Transmission of Nerve Signals, Non-Coding RNA Regulates Them

The biological modalities of transmission of nervous communications are clearer, thanks to an Italian study. A research by Sapienza and the Italian Institute of Technology (IIT) has in fact described, for the first time, a control mechanism of the morphology of neurons and nervous communications that is based on the interaction between a non-coding RNA and a messenger RNA. The study, published in ‘Nucleic Acids Research’, opens new interpretations on the actual role of the various types of RNA in biological processes.

RNA molecules that do not produce proteins, called non-coding, have been described in the last decade as fundamental for the modulation of the expression of the information contained in genes and of the processes that determine the development of different tissues and organs, including the nervous system. Their peculiar characteristic of acting on the single tissue in a specific manner and at precise moments of development and cellular differentiation makes this class of molecules extremely interesting in the field of biomedical research.

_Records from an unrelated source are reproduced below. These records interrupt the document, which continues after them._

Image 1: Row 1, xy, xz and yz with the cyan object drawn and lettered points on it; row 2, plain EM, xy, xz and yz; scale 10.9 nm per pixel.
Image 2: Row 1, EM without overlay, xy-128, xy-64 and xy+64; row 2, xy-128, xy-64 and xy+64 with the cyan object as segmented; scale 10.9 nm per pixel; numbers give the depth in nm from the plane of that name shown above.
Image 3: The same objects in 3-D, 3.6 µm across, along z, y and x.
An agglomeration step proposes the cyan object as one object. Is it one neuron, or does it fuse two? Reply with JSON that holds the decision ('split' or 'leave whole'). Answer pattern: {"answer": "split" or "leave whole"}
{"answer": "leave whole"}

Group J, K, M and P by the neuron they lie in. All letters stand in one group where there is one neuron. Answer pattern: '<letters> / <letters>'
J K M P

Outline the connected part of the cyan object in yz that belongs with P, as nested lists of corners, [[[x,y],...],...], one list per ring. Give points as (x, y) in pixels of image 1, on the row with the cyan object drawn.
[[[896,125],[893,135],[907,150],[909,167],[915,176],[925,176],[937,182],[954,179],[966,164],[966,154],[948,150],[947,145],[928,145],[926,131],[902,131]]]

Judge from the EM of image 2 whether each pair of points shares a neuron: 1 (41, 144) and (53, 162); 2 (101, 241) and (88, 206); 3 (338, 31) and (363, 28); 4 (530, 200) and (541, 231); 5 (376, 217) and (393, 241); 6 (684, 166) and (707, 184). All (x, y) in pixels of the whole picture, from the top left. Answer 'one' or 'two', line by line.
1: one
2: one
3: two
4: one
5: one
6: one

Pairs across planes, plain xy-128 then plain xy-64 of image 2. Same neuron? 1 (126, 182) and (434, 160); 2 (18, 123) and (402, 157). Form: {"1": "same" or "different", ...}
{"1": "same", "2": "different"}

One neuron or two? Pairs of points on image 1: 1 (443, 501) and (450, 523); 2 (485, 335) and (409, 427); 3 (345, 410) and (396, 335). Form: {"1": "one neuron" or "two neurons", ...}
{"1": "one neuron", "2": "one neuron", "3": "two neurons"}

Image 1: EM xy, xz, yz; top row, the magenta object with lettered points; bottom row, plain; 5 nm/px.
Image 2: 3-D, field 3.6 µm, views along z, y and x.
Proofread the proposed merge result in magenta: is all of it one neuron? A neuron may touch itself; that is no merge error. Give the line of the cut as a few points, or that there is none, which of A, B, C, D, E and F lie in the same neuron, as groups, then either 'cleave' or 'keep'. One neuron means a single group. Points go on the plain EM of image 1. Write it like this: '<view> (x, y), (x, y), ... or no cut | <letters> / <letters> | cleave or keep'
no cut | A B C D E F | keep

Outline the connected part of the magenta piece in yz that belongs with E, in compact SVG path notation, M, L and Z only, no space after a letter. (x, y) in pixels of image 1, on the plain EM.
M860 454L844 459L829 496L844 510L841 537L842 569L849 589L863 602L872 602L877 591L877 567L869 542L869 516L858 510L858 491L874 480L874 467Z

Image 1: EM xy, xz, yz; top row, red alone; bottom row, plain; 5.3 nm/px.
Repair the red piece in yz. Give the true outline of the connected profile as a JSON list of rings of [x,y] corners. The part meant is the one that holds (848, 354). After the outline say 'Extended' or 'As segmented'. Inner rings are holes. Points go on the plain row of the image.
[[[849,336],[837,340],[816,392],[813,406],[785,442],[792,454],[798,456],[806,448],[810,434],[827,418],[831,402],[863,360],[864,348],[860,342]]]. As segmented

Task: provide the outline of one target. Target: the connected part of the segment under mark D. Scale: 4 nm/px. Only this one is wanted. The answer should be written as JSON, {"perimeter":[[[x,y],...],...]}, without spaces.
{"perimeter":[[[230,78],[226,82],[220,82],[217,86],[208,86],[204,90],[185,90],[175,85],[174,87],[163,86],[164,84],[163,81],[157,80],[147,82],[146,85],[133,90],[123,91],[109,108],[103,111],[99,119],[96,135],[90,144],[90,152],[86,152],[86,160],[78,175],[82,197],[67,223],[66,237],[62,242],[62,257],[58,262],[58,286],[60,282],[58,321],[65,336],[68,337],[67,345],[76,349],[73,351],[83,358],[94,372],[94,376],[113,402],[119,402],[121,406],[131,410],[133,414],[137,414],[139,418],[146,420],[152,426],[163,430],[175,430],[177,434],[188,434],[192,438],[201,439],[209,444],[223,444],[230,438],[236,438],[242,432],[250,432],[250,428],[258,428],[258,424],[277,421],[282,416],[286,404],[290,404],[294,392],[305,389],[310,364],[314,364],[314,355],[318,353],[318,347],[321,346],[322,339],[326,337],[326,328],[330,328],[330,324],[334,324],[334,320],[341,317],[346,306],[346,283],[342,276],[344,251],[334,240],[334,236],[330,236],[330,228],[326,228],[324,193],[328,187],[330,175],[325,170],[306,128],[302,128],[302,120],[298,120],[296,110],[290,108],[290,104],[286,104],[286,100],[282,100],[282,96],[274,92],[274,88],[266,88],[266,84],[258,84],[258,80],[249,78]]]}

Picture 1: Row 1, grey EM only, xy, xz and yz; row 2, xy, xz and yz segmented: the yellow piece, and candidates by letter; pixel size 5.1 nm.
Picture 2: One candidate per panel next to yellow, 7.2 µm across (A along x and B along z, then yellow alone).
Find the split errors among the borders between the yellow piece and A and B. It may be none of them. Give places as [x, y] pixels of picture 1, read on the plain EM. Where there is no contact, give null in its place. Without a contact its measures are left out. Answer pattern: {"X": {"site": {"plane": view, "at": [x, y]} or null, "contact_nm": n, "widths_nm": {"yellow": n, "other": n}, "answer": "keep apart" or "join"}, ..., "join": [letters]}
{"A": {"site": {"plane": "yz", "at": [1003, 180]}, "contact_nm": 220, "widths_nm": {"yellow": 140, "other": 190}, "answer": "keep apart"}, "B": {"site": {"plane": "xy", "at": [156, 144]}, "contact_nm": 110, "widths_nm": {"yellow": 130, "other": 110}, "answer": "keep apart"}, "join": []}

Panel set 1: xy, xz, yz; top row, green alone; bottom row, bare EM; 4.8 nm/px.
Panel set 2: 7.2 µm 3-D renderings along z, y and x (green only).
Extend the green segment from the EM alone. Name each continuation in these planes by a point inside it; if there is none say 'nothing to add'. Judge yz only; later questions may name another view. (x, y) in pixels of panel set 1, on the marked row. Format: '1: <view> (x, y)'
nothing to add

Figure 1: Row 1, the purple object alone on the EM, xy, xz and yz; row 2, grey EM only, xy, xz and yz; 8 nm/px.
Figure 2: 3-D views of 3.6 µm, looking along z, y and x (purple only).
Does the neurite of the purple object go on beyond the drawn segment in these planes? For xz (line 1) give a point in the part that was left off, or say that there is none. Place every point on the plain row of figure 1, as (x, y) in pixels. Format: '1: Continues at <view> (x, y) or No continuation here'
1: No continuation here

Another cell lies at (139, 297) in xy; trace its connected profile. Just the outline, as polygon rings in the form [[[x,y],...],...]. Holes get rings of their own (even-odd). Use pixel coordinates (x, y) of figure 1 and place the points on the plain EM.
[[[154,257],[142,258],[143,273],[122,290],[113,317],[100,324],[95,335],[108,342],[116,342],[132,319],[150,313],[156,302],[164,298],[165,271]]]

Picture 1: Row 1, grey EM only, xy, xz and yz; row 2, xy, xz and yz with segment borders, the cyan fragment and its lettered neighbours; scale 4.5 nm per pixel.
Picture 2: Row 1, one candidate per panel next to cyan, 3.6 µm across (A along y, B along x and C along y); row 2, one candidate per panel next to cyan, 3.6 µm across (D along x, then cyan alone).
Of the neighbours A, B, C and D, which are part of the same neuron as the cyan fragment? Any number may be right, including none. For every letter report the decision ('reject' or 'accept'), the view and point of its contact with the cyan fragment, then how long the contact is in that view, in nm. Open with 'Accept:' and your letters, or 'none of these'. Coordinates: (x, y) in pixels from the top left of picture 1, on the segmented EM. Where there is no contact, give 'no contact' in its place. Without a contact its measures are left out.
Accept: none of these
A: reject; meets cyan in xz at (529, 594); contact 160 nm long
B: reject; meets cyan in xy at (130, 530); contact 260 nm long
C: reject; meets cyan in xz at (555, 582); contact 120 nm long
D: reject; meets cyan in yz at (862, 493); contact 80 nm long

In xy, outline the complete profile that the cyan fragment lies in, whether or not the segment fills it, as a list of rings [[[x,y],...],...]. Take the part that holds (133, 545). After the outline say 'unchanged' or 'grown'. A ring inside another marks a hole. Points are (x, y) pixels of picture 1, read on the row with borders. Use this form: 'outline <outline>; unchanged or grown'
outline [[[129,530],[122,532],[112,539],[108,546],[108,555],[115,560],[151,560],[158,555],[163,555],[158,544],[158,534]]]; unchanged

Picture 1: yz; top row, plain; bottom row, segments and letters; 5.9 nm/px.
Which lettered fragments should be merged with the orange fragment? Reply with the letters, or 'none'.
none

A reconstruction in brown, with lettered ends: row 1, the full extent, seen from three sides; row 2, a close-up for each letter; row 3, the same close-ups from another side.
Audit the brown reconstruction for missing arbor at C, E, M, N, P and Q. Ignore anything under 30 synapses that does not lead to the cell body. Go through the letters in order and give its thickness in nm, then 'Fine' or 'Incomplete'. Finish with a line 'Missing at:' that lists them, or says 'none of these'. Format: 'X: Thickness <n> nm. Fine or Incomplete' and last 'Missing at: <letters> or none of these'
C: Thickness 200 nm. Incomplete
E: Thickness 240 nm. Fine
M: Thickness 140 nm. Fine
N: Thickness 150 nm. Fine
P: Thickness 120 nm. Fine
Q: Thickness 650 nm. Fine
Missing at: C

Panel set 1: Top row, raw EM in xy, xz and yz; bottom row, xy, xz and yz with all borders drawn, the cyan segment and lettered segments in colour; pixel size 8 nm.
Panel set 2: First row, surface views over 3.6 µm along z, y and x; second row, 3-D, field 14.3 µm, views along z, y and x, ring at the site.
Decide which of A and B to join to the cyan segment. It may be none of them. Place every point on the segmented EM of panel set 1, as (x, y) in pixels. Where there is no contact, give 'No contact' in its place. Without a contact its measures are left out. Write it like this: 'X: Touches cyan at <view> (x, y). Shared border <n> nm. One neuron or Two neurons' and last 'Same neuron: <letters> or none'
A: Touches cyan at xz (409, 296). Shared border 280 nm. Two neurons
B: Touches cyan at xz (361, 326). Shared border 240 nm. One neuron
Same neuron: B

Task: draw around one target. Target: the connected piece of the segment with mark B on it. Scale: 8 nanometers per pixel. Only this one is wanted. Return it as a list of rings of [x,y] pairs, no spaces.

In the study coordinated by Sapienza and IIT, and funded by an Erc-Synergy project, a new molecule of long non-coding RNA (lncRNA) called CyCoNP was discovered, and the mechanism through which it regulates the branching of neural extensions (neurites) responsible for the transmission and reception of nerve impulses was described. The results of the work confirm the role of non-coding RNAs in the control of neuronal homeostasis, thus expanding the list of possible targets and therapeutic approaches for the treatment of neurological diseases.

The researchers, coordinated by Irene Bozzoni of the Department of Biology and Biotechnology Charles Darwin of Sapienza and the CLN2S center of Iit, have characterized the molecular and biological mechanism through which this lncRna acts. Specifically, it was discovered that CyCoNP is very abundant in human motor neurons, particularly in the early phase of differentiation where cells at the neural progenitor stage are abundant. In these cells, lncRna precisely regulates the expression levels of NCAM1, a protein essential for neuronal functionality and especially for the regulation of neurite branching.

The researchers were able to dissect in detail the mechanism of action of CyCoNP, which involves the physical interaction between the lncRna, the messenger RNA that allows the production of NCAM1, and a microRNA that is able to target both molecules. The work, which describes a mechanism of action that has not yet been characterized for non-coding RNAs, significantly contributes to expanding the knowledge on the functioning of this heterogeneous class of molecules and how they can play a key role in vital processes of our cells, such as the regulation of the transmission of nerve signals.

“Maintaining a high level of attention on the study of the multiple modes of action of noncoding RNAs is crucial to elucidate new mechanisms by which RNA functions in specific biological processes,” the researchers conclude.